IN THE SUPREME COURT OF SWAZILAND




APPEAL CASE NO.5/2006

In the matter between:


REX VS

ROBERT NZIMA & 15 OTHERS



CORAM STEYN JA

TEBBUTT JA BANDA JA


FOR THE CROWN MS. MUMCY DLAMINI

FOR THE RESPONDENTS MAZIYA/MAHLALELA





JUDGMENT

SUMMARY

Crown failing to comply with the provisions of the rules of the Court of Appeal (now the Supreme Court) - such failure flagrant, unexplained and no condonation sought - Crown officers should act in an exemplary manner and in so doing support this Court in its efforts to order due process - failure to do so in serious cases - particularly where the rights of others are affected to be visited with appropriate sanctions - appeal struck from the roll.




Stevn JA

[1] When this matter was called, this Court struck the appeal from the roll. The reasons we did so are the following.



[2] The 16 respondents were apprehended on suspicion of involvement in acts of a treasonable nature. They were subsequently charged with high treason. They applied for and were granted bail by the High Court. The Crown forthwith gave notice of an intention to appeal. However, no appeal was actually noted and no grounds of appeal filed until some six months after the delivery of judgment.
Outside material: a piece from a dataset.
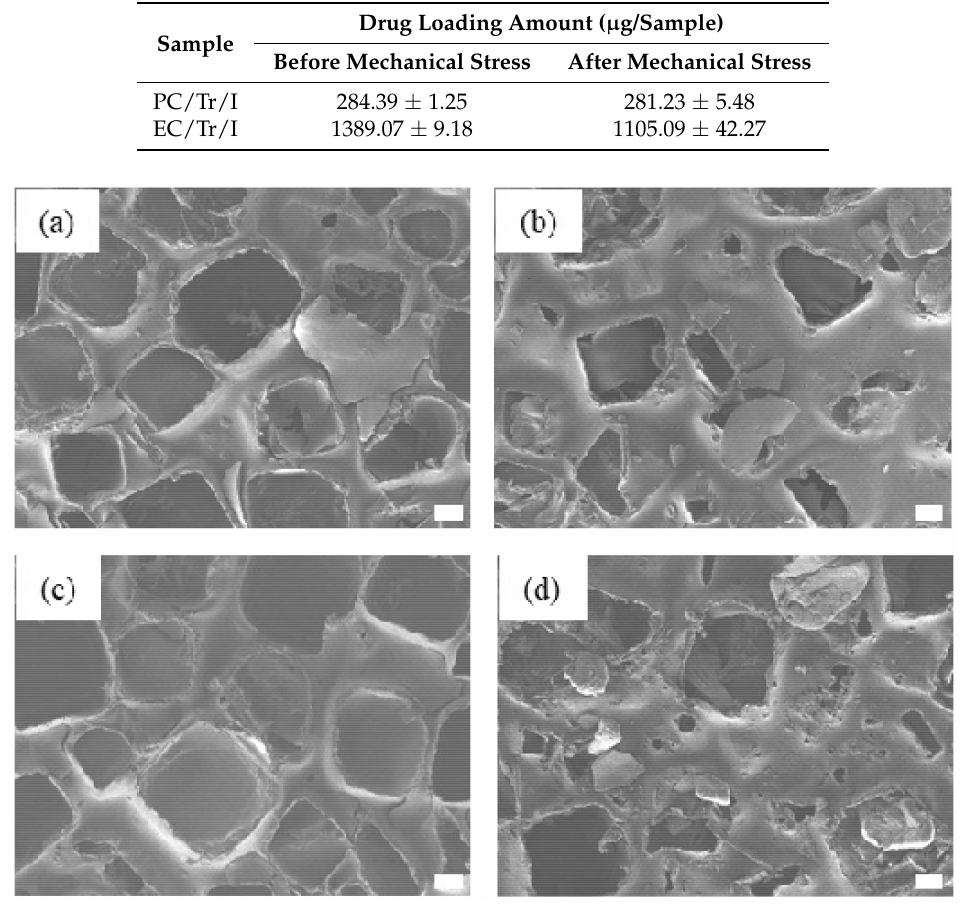
Figure 3. SEM images of the coatings before and after mechanical stress. The PC/Tr/I ( a ) before and ( b ) after mechanical stress and the EC/Tr/I ( c ) before and ( d ) after mechanical stress. Scale bars are 100 µ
The judgment was delivered on the 10th of March 2006 and the notice of appeal was filed on the 29th of September 2006. It is clear from the rules of the Court of Appeal that the appellant should have filed a notice of appeal within 6 weeks of the judgment. (See rule 3(1)). Moreover such notice should be in the form prescribed by Criminal Form 1 which provides for service of such notice on the respondents. At the time of the hearing of the matter on the 1st of November 2006 no such service of the notice of

appeal had been effected upon the legal representatives of the respondents 1 to 16. Moreover the application for bail and the affidavits in support thereof were not part of the papers purporting to be the full record of the proceedings. A complete record should have been filed within three months after the notice of appeal had been filed.
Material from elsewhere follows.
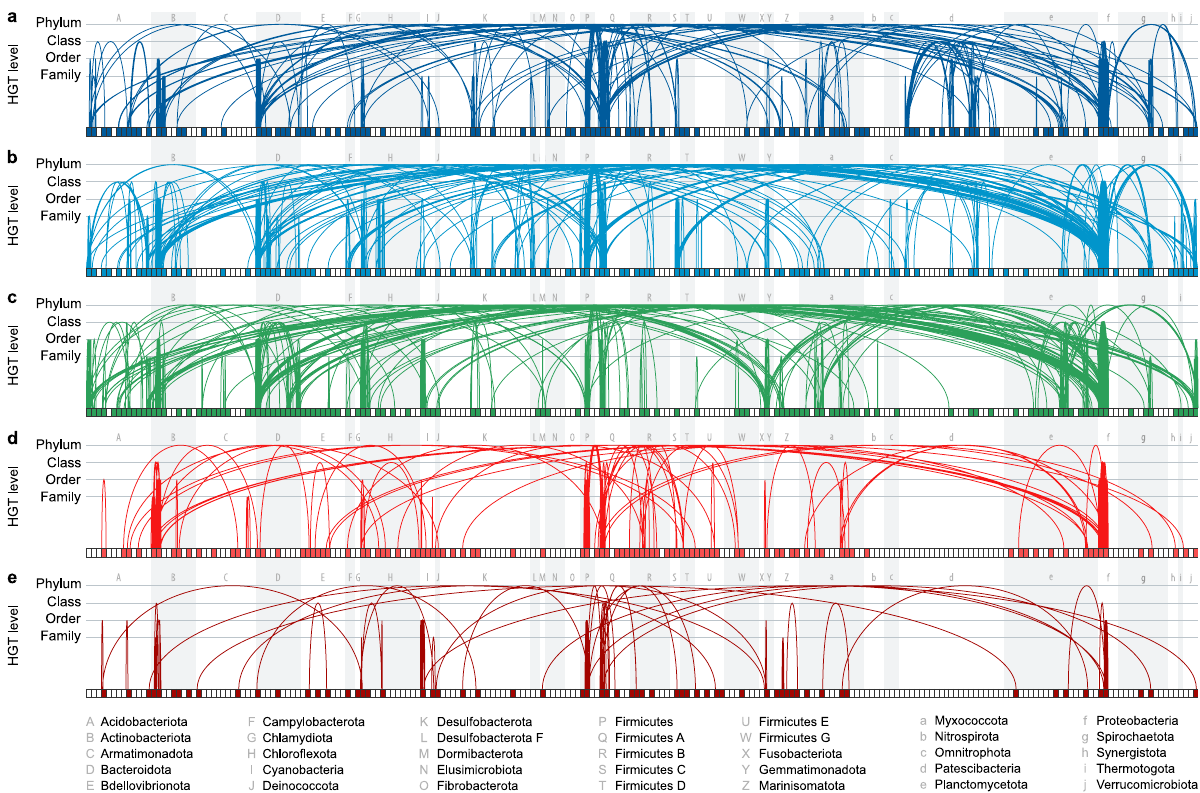
Figure 3. Putative horizontal gene transfer events of l-asparaginases in bacteria. HGT events of the five AI-AV l-asparaginase types ( a–e , respectively) across 223 classes of bacteria belonging to 35 most abundant phyla. Rectangles represent classes of bacteria and mark the presence (filled with color) or absence (white) of a given l-asparaginase type in a given class. Arcs show horizontal gene transfer between two bacterial species. The height of the arcs marks the highest taxonomic rank that is different between the species (i.e., phylum, class, order, family). Arc widths are arbitrary and do not represent any taxonomic or evolutionary distance between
[3] To compound this non-compliance with the rules, the Crown failed to tender any explanation why its wide-ranging and substantial non-compliance had occurred. When questioned by the Court why this was the case, Crown counsel asserted that she had understood the matter would be postponed! I may add that no notice of any application for a postponement had been received by the Court. There is a unacceptable assumption by practitioners that postponements can be had for the asking and granted for counsel's convenience. Practitioners are once again cautioned that this assumption is unfounded and postponements are only to be granted on good cause shown - preferably on affidavit.


[4] The Court indicated to counsel for the Crown that it was of the view that it (the Crown) should set an example of good criminal practice and in so doing assist this Court to maintain standards of efficiency that speaks of a commitment to service of excellence. Delays are endemic in this jurisdiction and are destructive of the delivery of justice. A failure to comply with the rules of court will, in appropriate cases, attract sanctions by this Court.




[5] It was by reason of the extensive and unexplained disregard of the rules of court that we struck the matter from the roll.


J.H. STEYN

Judge of Appeal

I AGREE

P.H. TEBBUTT

Judge of Appeal



I AGREE



R.A. BANDA

Judge of Appeal


Delivered in open court on this 15th November 2006.